In a study recently published Feb. 26 in JAMA Internal Medicine, two UCLA Department of Emergency Medicine physicians found a way to do it.

The physicians reviewed Medicare billing records to see how often patients admitted to the hospital for heart attacks, strokes, and other cardiovascular emergencies had been sent home from an ER days before their diagnosis. To account for coincidence, they looked further back in time before the emergencies could have begun to determine how often those same patients had visited the ER for other problems. The researchers deduced that the spike in discharges home from the ER was attributable to imminent heart attacks, strokes and other emergencies that went unrecognized.

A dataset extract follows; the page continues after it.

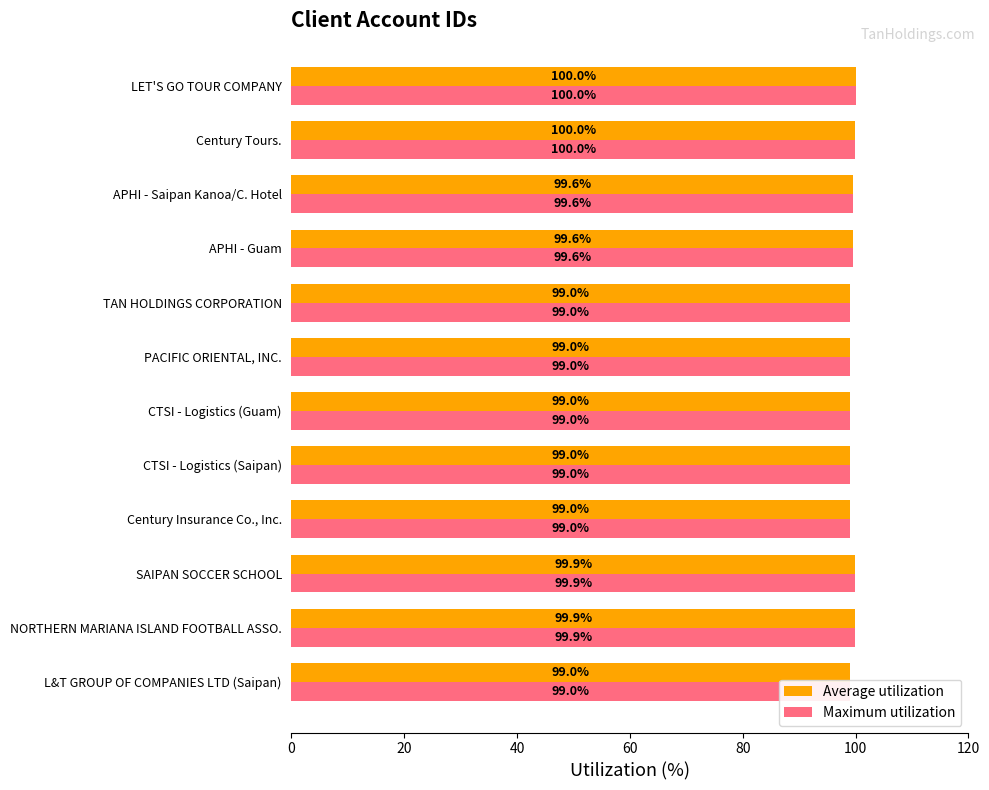

The value of Average utilization at CTSI - Logistics (Saipan) is 99.0. True or false?

True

The results are mostly reassuring, said lead author Dr. Daniel Waxman, an emergency medicine physician at Ronald Reagan UCLA Medical Center and associate clinical professor of emergency medicine at the David Geffen School of Medicine. Of more than 1.5 million Medicare patients diagnosed with a cardiovascular emergency from 2007 to 2014, researchers concluded that an actual emergency went unrecognized in fewer than one in 20 visits. They estimated that heart attacks were not diagnosed just 2.3% of the time, and strokes 4.1%.

Patients who were younger than 65, female or poor, or those with chronic medical conditions, were at increased risk of a missed diagnosis, although the differences with other patients were small in absolute terms. Nevertheless, the findings about increased risk raise important questions and suggest the need for further research and monitoring, Waxman said.

Despite the increasing use of advanced imaging and other diagnostic techniques, missed opportunities for diagnosis in the ER did not change much over the years that data were analyzed.

This “suggests that if we want to do better, we will need to do something qualitatively different from what we have done in the past,” Waxman, told MedicalResearch.com.

The National Academy of Medicine in 2015 issued a report saying that understanding diagnostic error was critical to patient safety but that little research had been conducted.

Waxman, also a policy researcher at the RAND Corp. in Santa Monica, recommended that the statistical approach of the JAMA Internal Medicine study be extended to non-Medicare patient populations, health care settings other than emergency rooms and more common diseases conditions.

Waxman’s co-authors included Dr. David Schriger, vice chair of UCLA’s Department of Emergency Medicine, and Dr. Hemal Kanzaria, an assistant clinical professor of emergency medicine at UC San Francisco.